Hans Furst

Personal information
- Born: October 29, 1890 Vienna, Austria
- Died: November 2, 1967 (aged 77)

Professional wrestling career

= Hans Furst =

Austrian professional wrestler and matchmaker

Hans Furst (October 29, 1890 - November 2, 1967), also spelled Hans Fuerst, was an Austrian professional wrestler and matchmaker.

== Early life ==
Furst was born in Vienna, Austria on October 29, 1890. Furst was said to have won the Austrian wrestling championship at the age of 16 and was said to be the youngest wrestler to hold that title. He attended business college in Vienna, and learned to wrestle there. He finished second in a European lightweight title tournament while still being a student and was a member of his schools, wrestling, football and hockey teams. Furst was said to be a good swimmer and was said to be Austrian two-mile running champion.

== Wrestling career==

First arrived in Buffalo, New York in 1907 and was the New York State Light-heavyweight champion in 1914 and 1915. Furst was said be "one of the cleverest light-heavyweight wrestlers" and had wrestled Wladek Zbyszko in 1911 at Brown's Gymnasium and also had fought George Hackenschmidt, Stanislaus Zbyszko and Dr. Benjamin Roller. He wrestled multiple matches against Oluf Nielsen and highly publicized losses to Pierre la Colosse and Cyclone Burns in 1915. Furst wrestled Earl Caddock and Ed "Strangler" Lewis in 1916 along with others like Joe Matty, Steve Karger and Adolph Pohl (who was known for his short temper).
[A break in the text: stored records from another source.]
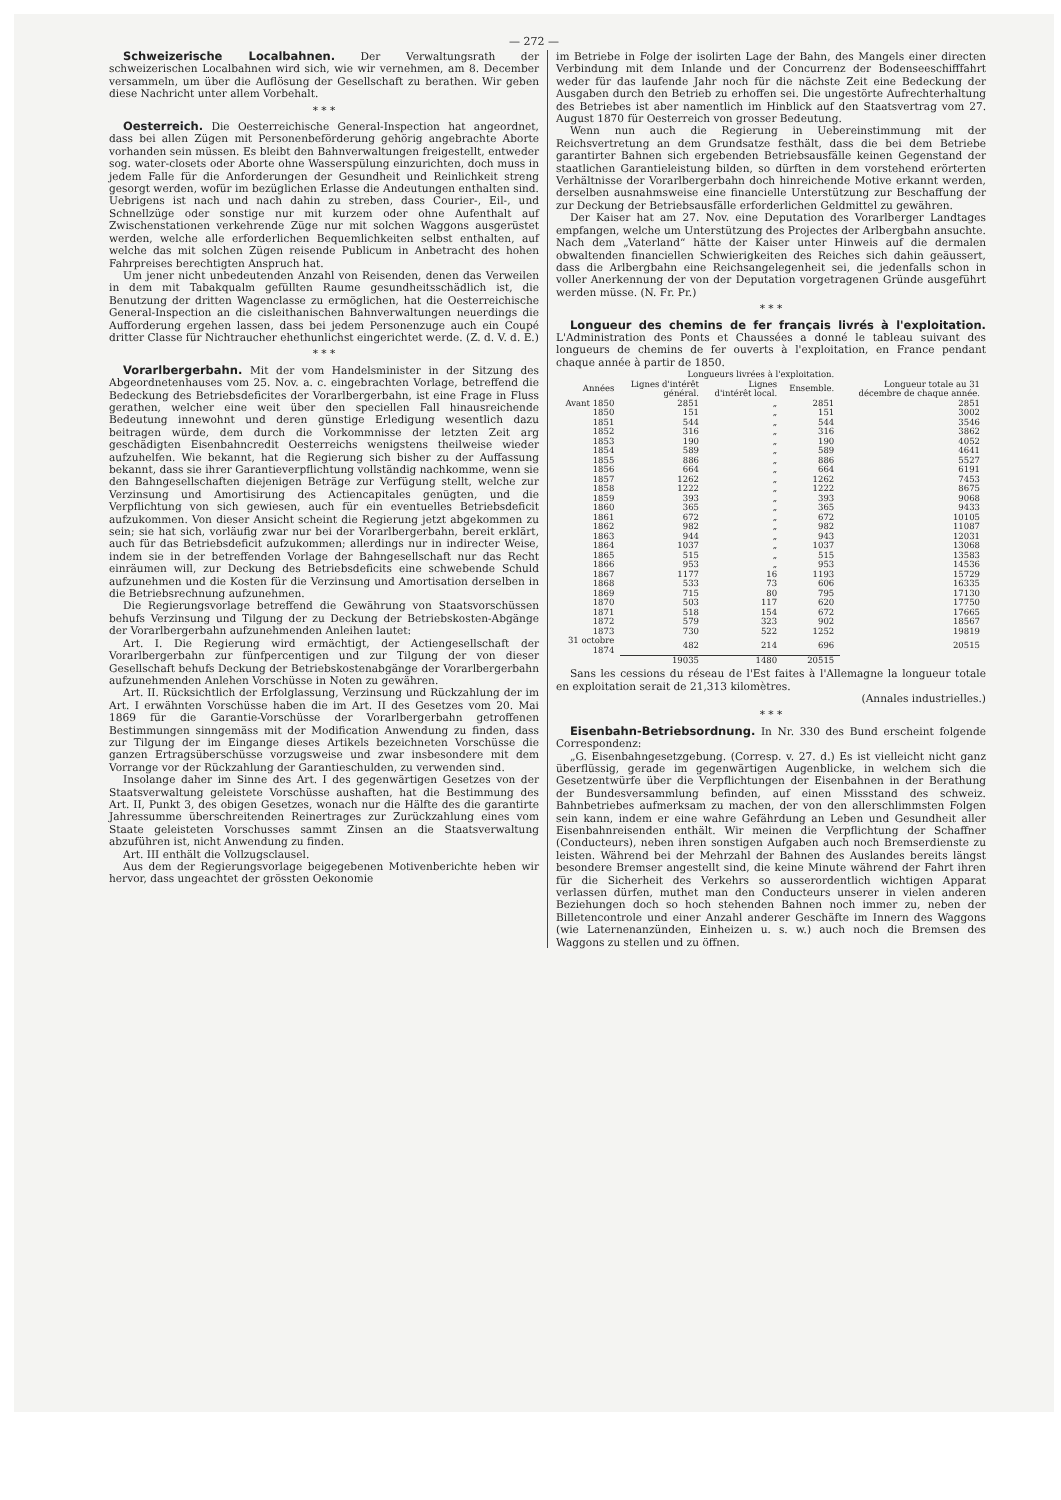— 272 —
Schweizerische Localbahnen. Der Verwaltungsrath der schweizerischen Localbahnen wird sich, wie wir vernehmen, am 8. December versammeln, um über die Auflösung der Gesellschaft zu berathen. Wir geben diese Nachricht unter allem Vorbehalt.
* * *
Oesterreich. Die Oesterreichische General-Inspection hat angeordnet, dass bei allen Zügen mit Personenbeförderung gehörig angebrachte Aborte vorhanden sein müssen. Es bleibt den Bahnverwaltungen freigestellt, entweder sog. water-closets oder Aborte ohne Wasserspülung einzurichten, doch muss in jedem Falle für die Anforderungen der Gesundheit und Reinlichkeit streng gesorgt werden, wofür im bezüglichen Erlasse die Andeutungen enthalten sind. Uebrigens ist nach und nach dahin zu streben, dass Courier-, Eil-, und Schnellzüge oder sonstige nur mit kurzem oder ohne Aufenthalt auf Zwischenstationen verkehrende Züge nur mit solchen Waggons ausgerüstet werden, welche alle erforderlichen Bequemlichkeiten selbst enthalten, auf welche das mit solchen Zügen reisende Publicum in Anbetracht des hohen Fahrpreises berechtigten Anspruch hat.
Um jener nicht unbedeutenden Anzahl von Reisenden, denen das Verweilen in dem mit Tabakqualm gefüllten Raume gesundheitsschädlich ist, die Benutzung der dritten Wagenclasse zu ermöglichen, hat die Oesterreichische General-Inspection an die cisleithanischen Bahnverwaltungen neuerdings die Aufforderung ergehen lassen, dass bei jedem Personenzuge auch ein Coupé dritter Classe für Nichtraucher ehethunlichst eingerichtet werde. (Z. d. V. d. E.)
* * *
Vorarlbergerbahn. Mit der vom Handelsminister in der Sitzung des Abgeordnetenhauses vom 25. Nov. a. c. eingebrachten Vorlage, betreffend die Bedeckung des Betriebsdeficites der Vorarlbergerbahn, ist eine Frage in Fluss gerathen, welcher eine weit über den speciellen Fall hinausreichende Bedeutung innewohnt und deren günstige Erledigung wesentlich dazu beitragen würde, dem durch die Vorkommnisse der letzten Zeit arg geschädigten Eisenbahncredit Oesterreichs wenigstens theilweise wieder aufzuhelfen. Wie bekannt, hat die Regierung sich bisher zu der Auffassung bekannt, dass sie ihrer Garantieverpflichtung vollständig nachkomme, wenn sie den Bahngesellschaften diejenigen Beträge zur Verfügung stellt, welche zur Verzinsung und Amortisirung des Actiencapitales genügten, und die Verpflichtung von sich gewiesen, auch für ein eventuelles Betriebsdeficit aufzukommen. Von dieser Ansicht scheint die Regierung jetzt abgekommen zu sein; sie hat sich, vorläufig zwar nur bei der Vorarlbergerbahn, bereit erklärt, auch für das Betriebsdeficit aufzukommen; allerdings nur in indirecter Weise, indem sie in der betreffenden Vorlage der Bahngesellschaft nur das Recht einräumen will, zur Deckung des Betriebsdeficits eine schwebende Schuld aufzunehmen und die Kosten für die Verzinsung und Amortisation derselben in die Betriebsrechnung aufzunehmen.
Die Regierungsvorlage betreffend die Gewährung von Staatsvorschüssen behufs Verzinsung und Tilgung der zu Deckung der Betriebskosten-Abgänge der Vorarlbergerbahn aufzunehmenden Anleihen lautet:
Art. I. Die Regierung wird ermächtigt, der Actiengesellschaft der Vorarlbergerbahn zur fünfpercentigen und zur Tilgung der von dieser Gesellschaft behufs Deckung der Betriebskostenabgänge der Vorarlbergerbahn aufzunehmenden Anlehen Vorschüsse in Noten zu gewähren.
Art. II. Rücksichtlich der Erfolglassung, Verzinsung und Rückzahlung der im Art. I erwähnten Vorschüsse haben die im Art. II des Gesetzes vom 20. Mai 1869 für die Garantie-Vorschüsse der Vorarlbergerbahn getroffenen Bestimmungen sinngemäss mit der Modification Anwendung zu finden, dass zur Tilgung der im Eingange dieses Artikels bezeichneten Vorschüsse die ganzen Ertragsüberschüsse vorzugsweise und zwar insbesondere mit dem Vorrange vor der Rückzahlung der Garantieschulden, zu verwenden sind.
Insolange daher im Sinne des Art. I des gegenwärtigen Gesetzes von der Staatsverwaltung geleistete Vorschüsse aushaften, hat die Bestimmung des Art. II, Punkt 3, des obigen Gesetzes, wonach nur die Hälfte des die garantirte Jahressumme überschreitenden Reinertrages zur Zurückzahlung eines vom Staate geleisteten Vorschusses sammt Zinsen an die Staatsverwaltung abzuführen ist, nicht Anwendung zu finden.
Art. III enthält die Vollzugsclausel.
Aus dem der Regierungsvorlage beigegebenen Motivenberichte heben wir hervor, dass ungeachtet der grössten Oekonomie
im Betriebe in Folge der isolirten Lage der Bahn, des Mangels einer directen Verbindung mit dem Inlande und der Concurrenz der Bodenseeschifffahrt weder für das laufende Jahr noch für die nächste Zeit eine Bedeckung der Ausgaben durch den Betrieb zu erhoffen sei. Die ungestörte Aufrechterhaltung des Betriebes ist aber namentlich im Hinblick auf den Staatsvertrag vom 27. August 1870 für Oesterreich von grosser Bedeutung.
Wenn nun auch die Regierung in Uebereinstimmung mit der Reichsvertretung an dem Grundsatze festhält, dass die bei dem Betriebe garantirter Bahnen sich ergebenden Betriebsausfälle keinen Gegenstand der staatlichen Garantieleistung bilden, so dürften in dem vorstehend erörterten Verhältnisse der Vorarlbergerbahn doch hinreichende Motive erkannt werden, derselben ausnahmsweise eine financielle Unterstützung zur Beschaffung der zur Deckung der Betriebsausfälle erforderlichen Geldmittel zu gewähren.
Der Kaiser hat am 27. Nov. eine Deputation des Vorarlberger Landtages empfangen, welche um Unterstützung des Projectes der Arlbergbahn ansuchte. Nach dem „Vaterland“ hätte der Kaiser unter Hinweis auf die dermalen obwaltenden financiellen Schwierigkeiten des Reiches sich dahin geäussert, dass die Arlbergbahn eine Reichsangelegenheit sei, die jedenfalls schon in voller Anerkennung der von der Deputation vorgetragenen Gründe ausgeführt werden müsse. (N. Fr. Pr.)
* * *
Longueur des chemins de fer français livrés à l'exploitation. L'Administration des Ponts et Chaussées a donné le tableau suivant des longueurs de chemins de fer ouverts à l'exploitation, en France pendant chaque année à partir de 1850.
| | Longueurs livrées à l'exploitation. | | | |
| --- | --- | --- | --- | --- |
| Années | Lignes d'intérêt général. | Lignes d'intérêt local. | Ensemble. | Longueur totale au 31 décembre de chaque année. |
| Avant 1850 | 2851 | „ | 2851 | 2851 |
| 1850 | 151 | „ | 151 | 3002 |
| 1851 | 544 | „ | 544 | 3546 |
| 1852 | 316 | „ | 316 | 3862 |
| 1853 | 190 | „ | 190 | 4052 |
| 1854 | 589 | „ | 589 | 4641 |
| 1855 | 886 | „ | 886 | 5527 |
| 1856 | 664 | „ | 664 | 6191 |
| 1857 | 1262 | „ | 1262 | 7453 |
| 1858 | 1222 | „ | 1222 | 8675 |
| 1859 | 393 | „ | 393 | 9068 |
| 1860 | 365 | „ | 365 | 9433 |
| 1861 | 672 | „ | 672 | 10105 |
| 1862 | 982 | „ | 982 | 11087 |
| 1863 | 944 | „ | 943 | 12031 |
| 1864 | 1037 | „ | 1037 | 13068 |
| 1865 | 515 | „ | 515 | 13583 |
| 1866 | 953 | „ | 953 | 14536 |
| 1867 | 1177 | 16 | 1193 | 15729 |
| 1868 | 533 | 73 | 606 | 16335 |
| 1869 | 715 | 80 | 795 | 17130 |
| 1870 | 503 | 117 | 620 | 17750 |
| 1871 | 518 | 154 | 672 | 17665 |
| 1872 | 579 | 323 | 902 | 18567 |
| 1873 | 730 | 522 | 1252 | 19819 |
| 31 octobre 1874 | 482 | 214 | 696 | 20515 |
| | 19035 | 1480 | 20515 | |
Sans les cessions du réseau de l'Est faites à l'Allemagne la longueur totale en exploitation serait de 21,313 kilomètres.
(Annales industrielles.)
* * *
Eisenbahn-Betriebsordnung. In Nr. 330 des Bund erscheint folgende Correspondenz:
„G. Eisenbahngesetzgebung. (Corresp. v. 27. d.) Es ist vielleicht nicht ganz überflüssig, gerade im gegenwärtigen Augenblicke, in welchem sich die Gesetzentwürfe über die Verpflichtungen der Eisenbahnen in der Berathung der Bundesversammlung befinden, auf einen Missstand des schweiz. Bahnbetriebes aufmerksam zu machen, der von den allerschlimmsten Folgen sein kann, indem er eine wahre Gefährdung an Leben und Gesundheit aller Eisenbahnreisenden enthält. Wir meinen die Verpflichtung der Schaffner (Conducteurs), neben ihren sonstigen Aufgaben auch noch Bremserdienste zu leisten. Während bei der Mehrzahl der Bahnen des Auslandes bereits längst besondere Bremser angestellt sind, die keine Minute während der Fahrt ihren für die Sicherheit des Verkehrs so ausserordentlich wichtigen Apparat verlassen dürfen, muthet man den Conducteurs unserer in vielen anderen Beziehungen doch so hoch stehenden Bahnen noch immer zu, neben der Billetencontrole und einer Anzahl anderer Geschäfte im Innern des Waggons (wie Laternenanzünden, Einheizen u. s. w.) auch noch die Bremsen des Waggons zu stellen und zu öffnen.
Furst defeated Cyclone Ress in February 1918 and was defeated by Wladek Zbyszko on June 22, 1918.

==Matchmaker==

Furst partnered with Ed Delivuk to create of the Great Lakes Athletic Club in New York in the 1920s. Furst was an assistant matchmaker and treasurer of the Buffalo Sporting Club and later became the head matchmaker and secretary in 1934. Furst later resigned and sold his stake in the Buffalo Sports Club in August 1936.

== Personal life ==

Furst's main job outside of the ring was importing diamonds and Furst was said to enjoy swimming.